The Queen’s Gambit becomes Netflix’s most popular limited series
James R | On 24, Nov 2020
The Queen’s Gambit is Netflix’s most popular limited series to date, according to the streaming service.
Based on Walter Tevis’s novel of the same name, The Queen’s Gambit chronicles the life of the orphan chess champion Beth Harmon, who grows from the age of 8 to 22, struggling with addiction as well as the sexist attitudes that prevail around her. Anya Taylor-Joy stars in the drama, which is directed by Godless helmer Scott Frank.
“The show’s portrayals of addiction, alienation and brilliance are never feigned,” we wrote in our review. “The Queen’s Gambit is a thoroughly well-crafted show.”
The series premiered on Netflix on 23rd October. Now, a month on, Netflix has revealed that a record-setting 62 million households chose to watch The Queen’s Gambit in its first 28 days, with audiences tuning in from all over the globe, including Russia, Hong Kong, France, Taiwan and Australia. The show made Netflix’s 10 most-watched series in 92 countries and ranked in first place in 63 countries, including the UK, Argentina, Israel, and South Africa.
“Three years ago when Scott Frank (Godless) first approached us about adapting The Queen’s Gambit – Walter Tevis’ 1983 book about a young chess prodigy – we felt it was a compelling tale. Beth is an underdog who faces addiction, loss and abandonment. Her success – against the odds- speaks to the importance of perseverance, family, and finding, and staying true to, yourself,” said Peter Friedlander, Netflix’s VP, Original Series. “However, I don’t think any of us could have predicted that The Queen’s Gambit – and the extraordinary Anya Taylor-Joy – would become the global phenomena they are today, or our biggest limited scripted series ever.”
The figures, of course, need to be taken with more than a pinch of salt: Where before, the streaming giant classed a “view” as someone watching 70 per cent of a movie or a single episode of a show.

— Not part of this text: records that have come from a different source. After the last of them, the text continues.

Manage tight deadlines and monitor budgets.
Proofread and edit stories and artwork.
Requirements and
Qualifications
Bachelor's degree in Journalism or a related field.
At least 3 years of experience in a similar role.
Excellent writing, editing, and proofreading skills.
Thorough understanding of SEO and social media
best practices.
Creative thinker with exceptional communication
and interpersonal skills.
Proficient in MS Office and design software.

Recently, it changed its measurements to count the number of times that an account chooses to watch a title for “at least 2 minutes”, which it deems as “long enough to indicate the choice was intentional”, as opposed to an accidental click.

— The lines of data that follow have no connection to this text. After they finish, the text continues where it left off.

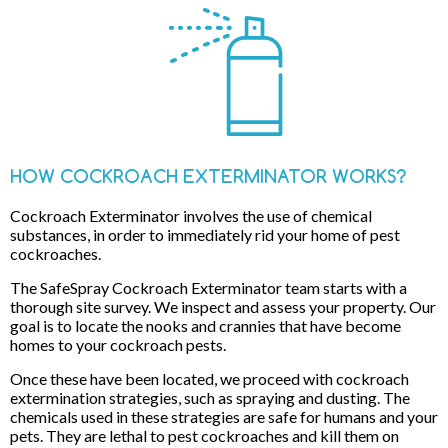
HOW COCKROACH EXTERMINATOR WORKS?
Cockroach Exterminator involves the use of chemical
substances, in order to immediately rid your home of pest
cockroaches.
The SafeSpray Cockroach Exterminator team starts with a
thorough site survey. We inspect and assess your property. Our
goal is to locate the nooks and crannies that have become
homes to your cockroach pests.
Once these have been located, we proceed with cockroach
extermination strategies, such as spraying and dusting. The
chemicals used in these strategies are safe for humans and your
pets. They are lethal to pest cockroaches and kill them on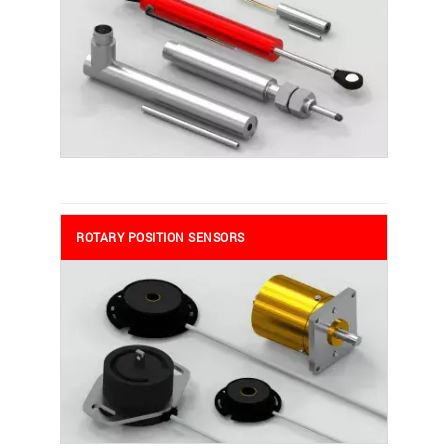
ROTARY POSITION SENSORS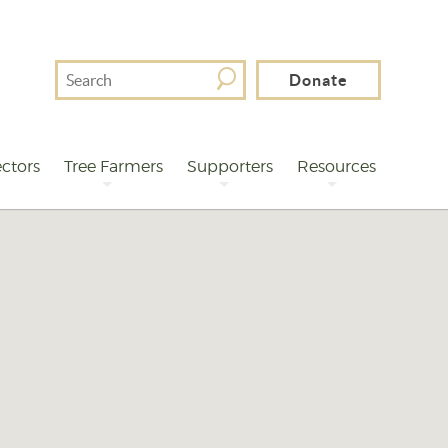
Search
Donate
For
ctors
Tree Farmers
Supporters
Resources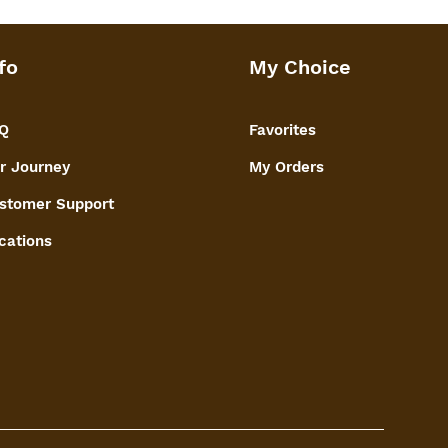
fo
My Choice
Q
Favorites
r Journey
My Orders
stomer Support
cations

The introduction of Netflix’s top 10 most-watched chart this year, meanwhile, has helped to foster a word-of-mouth buzz and sense of FOMO around its original titles that perform well against that metric.

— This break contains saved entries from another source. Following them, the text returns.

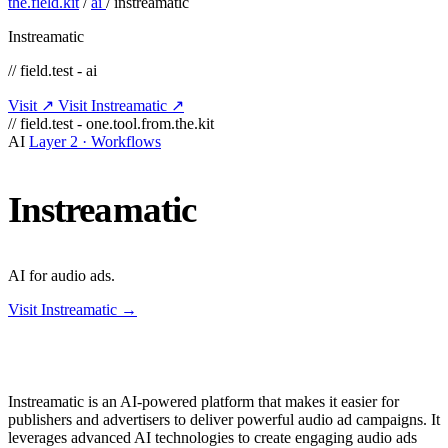
the.field.kit
/
ai
/
instreamatic
Instreamatic
// field.test - ai
Visit ↗
Visit Instreamatic ↗
// field.test - one.tool.from.the.kit
AI
Layer 2 · Workflows
Instreamatic
AI for audio ads.
Visit Instreamatic →
Instreamatic is an AI-powered platform that makes it easier for
publishers and advertisers to deliver powerful audio ad campaigns. It
leverages advanced AI technologies to create engaging audio ads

The pop culture ripples, nonetheless, can be seen outside of the Netflix ecosystem. Since October, The Queen’s Gambit novel is now on The New York Times bestseller list, 37 years after its release. At a time when people are indoors more and looking for entertainment in the form of puzzles and board games, Google search queries for chess have also reportedly doubled, while enquiries for “chess sets” on eBay are also reportedly up 250 per cent and the number of new players has reportedly increased five-fold on Chess.com.